Had Harriet Miers not asked that her nomination to the Supreme Court be withdrawn, perhaps this Associated Press scoop might have gotten more attention: Miers "spent her teens" attending an "all-white high school" in the northern suburbs of Dallas, Texas, "far removed" from the "racial and social upheaval of the early 1960s," reported AP's Matt Slagle. The October 26 story--headlined "Miers Isolated From Social Turmoil As Teen"--contained the following explosive revelations: (1) While Miers was in high school, "civil rights touched nearly every corner of the South," hither and yon, from "lunch counter sit-ins in Greensboro, NC, in 1960" to "the Freedom Riders who traveled the South to test the 1960 Supreme Court ruling outlawing racial segregation in interstate public transit."

(2) And yet, it turns out, "racial integration had not yet reached" Hillcrest high, from which Miers graduated in 1963.

(3) And yet, it further turns out, rather than burn her bras, light up a doobie, and join the Panthers, the 17-year-old Miers "captained the tennis team, served as secretary of the Latin Club and the National Honor Society and"--talk about being an establishmentarian--"was treasurer of her senior class."

(4) More, "cultural changes in dress and lifestyle also remained on a distant horizon" in 1963, Slagle reports. Says classmate Ron Natinsky: "Our teachers were 'Yes ma'am, yes sir.' We didn't have long hair. We weren't into the revolution that came a couple of years later." The horror. And reminiscent of an equally preposterous AP "scrutiny" of John Roberts's Indiana upbringing, which uncovered the shocking fact that when "two days of looting and vandalism" erupted in nearby Michigan City when Roberts was 15, it "barely intrud[ed] on the Mayberry-like community that was largely insulated from the racial strife of that era."

All of which makes us wonder: How many of our nation's print and television journalists were not in some way "isolated" from "racial and social upheaval" while in high school?

Animal Update

As Wesley J. Smith reported in these pages three weeks ago ("Wall Street Goes Wobbly"), animal liberation extremists have declared war on Life Sciences Research because the company engages in medical testing on animals. Their main tactic is known as "tertiary targeting." Liberationists threaten employees of companies doing business with Life Sciences, such as insurers and bankers. And the mere threat of being so targeted apparently drove executives at the New York Stock Exchange to "delay" plans to list Life Sciences on the Big Board.

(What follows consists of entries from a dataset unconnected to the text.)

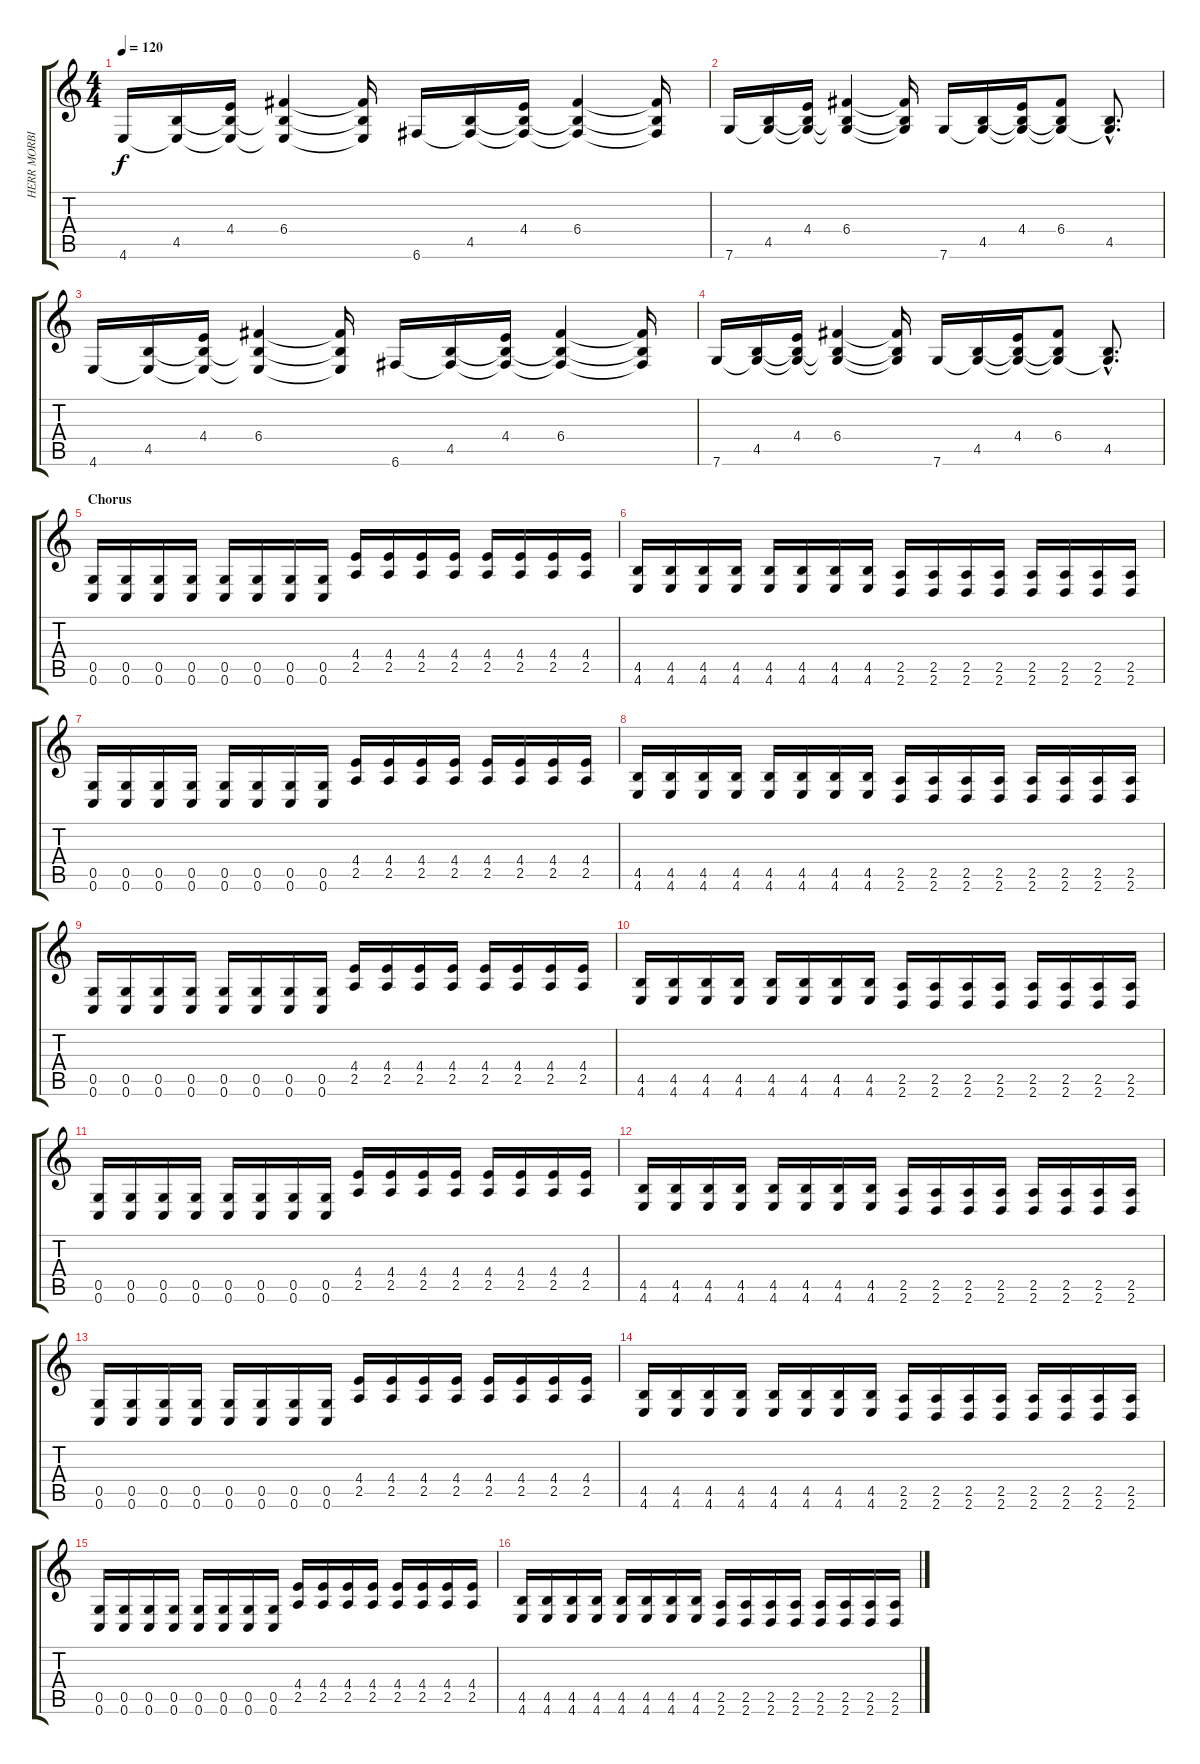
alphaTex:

\track ("HERR MORBID" "HERR MORBI") {instrument distortionguitar}
\staff {score tabs}
\tuning (D4 Gb3 F3 C3 G2 C2) {hide}
\ts (4 4)
\tempo 120
\clef g2
\ks c
4.6.16{dy f} (4.5 4.6{t}).16 (4.4 4.5{t} 4.6{t}).16 (6.4 4.5{t} 4.6{t}).4 (6.4{t} 4.5{t} 4.6{t}).16 6.6.16 (4.5 6.6{t}).16 (4.4 4.5{t} 6.6{t}).16 (6.4 4.5{t} 6.6{t}).4 (6.4{t} 4.5{t} 6.6{t}).16 |
7.6.16 (4.5 7.6{t}).16 (4.4 4.5{t} 7.6{t}).16 (6.4 4.5{t} 7.6{t}).4 (6.4{t} 4.5{t} 7.6{t}).16 7.6.16 (4.5 7.6{t}).16 (4.4 4.5{t} 7.6{t}).16 (6.4 4.5{t} 7.6{t}).8 (4.5{hac} 7.6{hac t}).8{d} |
4.6.16 (4.5 4.6{t}).16 (4.4 4.5{t} 4.6{t}).16 (6.4 4.5{t} 4.6{t}).4 (6.4{t} 4.5{t} 4.6{t}).16 6.6.16 (4.5 6.6{t}).16 (4.4 4.5{t} 6.6{t}).16 (6.4 4.5{t} 6.6{t}).4 (6.4{t} 4.5{t} 6.6{t}).16 |
7.6.16 (4.5 7.6{t}).16 (4.4 4.5{t} 7.6{t}).16 (6.4 4.5{t} 7.6{t}).4 (6.4{t} 4.5{t} 7.6{t}).16 7.6.16 (4.5 7.6{t}).16 (4.4 4.5{t} 7.6{t}).16 (6.4 4.5{t} 7.6{t}).8 (4.5{hac} 7.6{hac t}).8{d} |
\section ("" "Chorus")
(0.5 0.6).16 (0.5 0.6).16 (0.5 0.6).16 (0.5 0.6).16 (0.5 0.6).16 (0.5 0.6).16 (0.5 0.6).16 (0.5 0.6).16 (4.4 2.5).16 (4.4 2.5).16 (4.4 2.5).16 (4.4 2.5).16 (4.4 2.5).16 (4.4 2.5).16 (4.4 2.5).16 (4.4 2.5).16 |
(4.5 4.6).16 (4.5 4.6).16 (4.5 4.6).16 (4.5 4.6).16 (4.5 4.6).16 (4.5 4.6).16 (4.5 4.6).16 (4.5 4.6).16 (2.5 2.6).16 (2.5 2.6).16 (2.5 2.6).16 (2.5 2.6).16 (2.5 2.6).16 (2.5 2.6).16 (2.5 2.6).16 (2.5 2.6).16 |
(0.5 0.6).16 (0.5 0.6).16 (0.5 0.6).16 (0.5 0.6).16 (0.5 0.6).16 (0.5 0.6).16 (0.5 0.6).16 (0.5 0.6).16 (4.4 2.5).16 (4.4 2.5).16 (4.4 2.5).16 (4.4 2.5).16 (4.4 2.5).16 (4.4 2.5).16 (4.4 2.5).16 (4.4 2.5).16 |
(4.5 4.6).16 (4.5 4.6).16 (4.5 4.6).16 (4.5 4.6).16 (4.5 4.6).16 (4.5 4.6).16 (4.5 4.6).16 (4.5 4.6).16 (2.5 2.6).16 (2.5 2.6).16 (2.5 2.6).16 (2.5 2.6).16 (2.5 2.6).16 (2.5 2.6).16 (2.5 2.6).16 (2.5 2.6).16 |
(0.5 0.6).16 (0.5 0.6).16 (0.5 0.6).16 (0.5 0.6).16 (0.5 0.6).16 (0.5 0.6).16 (0.5 0.6).16 (0.5 0.6).16 (4.4 2.5).16 (4.4 2.5).16 (4.4 2.5).16 (4.4 2.5).16 (4.4 2.5).16 (4.4 2.5).16 (4.4 2.5).16 (4.4 2.5).16 |
(4.5 4.6).16 (4.5 4.6).16 (4.5 4.6).16 (4.5 4.6).16 (4.5 4.6).16 (4.5 4.6).16 (4.5 4.6).16 (4.5 4.6).16 (2.5 2.6).16 (2.5 2.6).16 (2.5 2.6).16 (2.5 2.6).16 (2.5 2.6).16 (2.5 2.6).16 (2.5 2.6).16 (2.5 2.6).16 |
(0.5 0.6).16 (0.5 0.6).16 (0.5 0.6).16 (0.5 0.6).16 (0.5 0.6).16 (0.5 0.6).16 (0.5 0.6).16 (0.5 0.6).16 (4.4 2.5).16 (4.4 2.5).16 (4.4 2.5).16 (4.4 2.5).16 (4.4 2.5).16 (4.4 2.5).16 (4.4 2.5).16 (4.4 2.5).16 |
(4.5 4.6).16 (4.5 4.6).16 (4.5 4.6).16 (4.5 4.6).16 (4.5 4.6).16 (4.5 4.6).16 (4.5 4.6).16 (4.5 4.6).16 (2.5 2.6).16 (2.5 2.6).16 (2.5 2.6).16 (2.5 2.6).16 (2.5 2.6).16 (2.5 2.6).16 (2.5 2.6).16 (2.5 2.6).16 |
(0.5 0.6).16 (0.5 0.6).16 (0.5 0.6).16 (0.5 0.6).16 (0.5 0.6).16 (0.5 0.6).16 (0.5 0.6).16 (0.5 0.6).16 (4.4 2.5).16 (4.4 2.5).16 (4.4 2.5).16 (4.4 2.5).16 (4.4 2.5).16 (4.4 2.5).16 (4.4 2.5).16 (4.4 2.5).16 |
(4.5 4.6).16 (4.5 4.6).16 (4.5 4.6).16 (4.5 4.6).16 (4.5 4.6).16 (4.5 4.6).16 (4.5 4.6).16 (4.5 4.6).16 (2.5 2.6).16 (2.5 2.6).16 (2.5 2.6).16 (2.5 2.6).16 (2.5 2.6).16 (2.5 2.6).16 (2.5 2.6).16 (2.5 2.6).16 |
(0.5 0.6).16 (0.5 0.6).16 (0.5 0.6).16 (0.5 0.6).16 (0.5 0.6).16 (0.5 0.6).16 (0.5 0.6).16 (0.5 0.6).16 (4.4 2.5).16 (4.4 2.5).16 (4.4 2.5).16 (4.4 2.5).16 (4.4 2.5).16 (4.4 2.5).16 (4.4 2.5).16 (4.4 2.5).16 |
(4.5 4.6).16 (4.5 4.6).16 (4.5 4.6).16 (4.5 4.6).16 (4.5 4.6).16 (4.5 4.6).16 (4.5 4.6).16 (4.5 4.6).16 (2.5 2.6).16 (2.5 2.6).16 (2.5 2.6).16 (2.5 2.6).16 (2.5 2.6).16 (2.5 2.6).16 (2.5 2.6).16 (2.5 2.6).16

Adding credence to the charge of appeasement by the NYSE, the Senate Committee on Environment and Public Works held hearings on the matter last week in which an Exchange lawyer refused to explain the NYSE's sudden change of plans. Meanwhile, Jerry Vlasak, a spokesperson for the "liberationists," claimed that "murdering" people "who hurt animals and don't stop when told to stop" is a "morally justified solution to the problem"--as chilling an apologia for terrorism as you will ever hear in a Senate hearing.

The NYSE's buckling under to such threats should be huge news but instead has barely been covered. The Scrapbook can only imagine the font size of the headlines if these animal-rights terrorists were seeking to stop abortion or illegal immigration.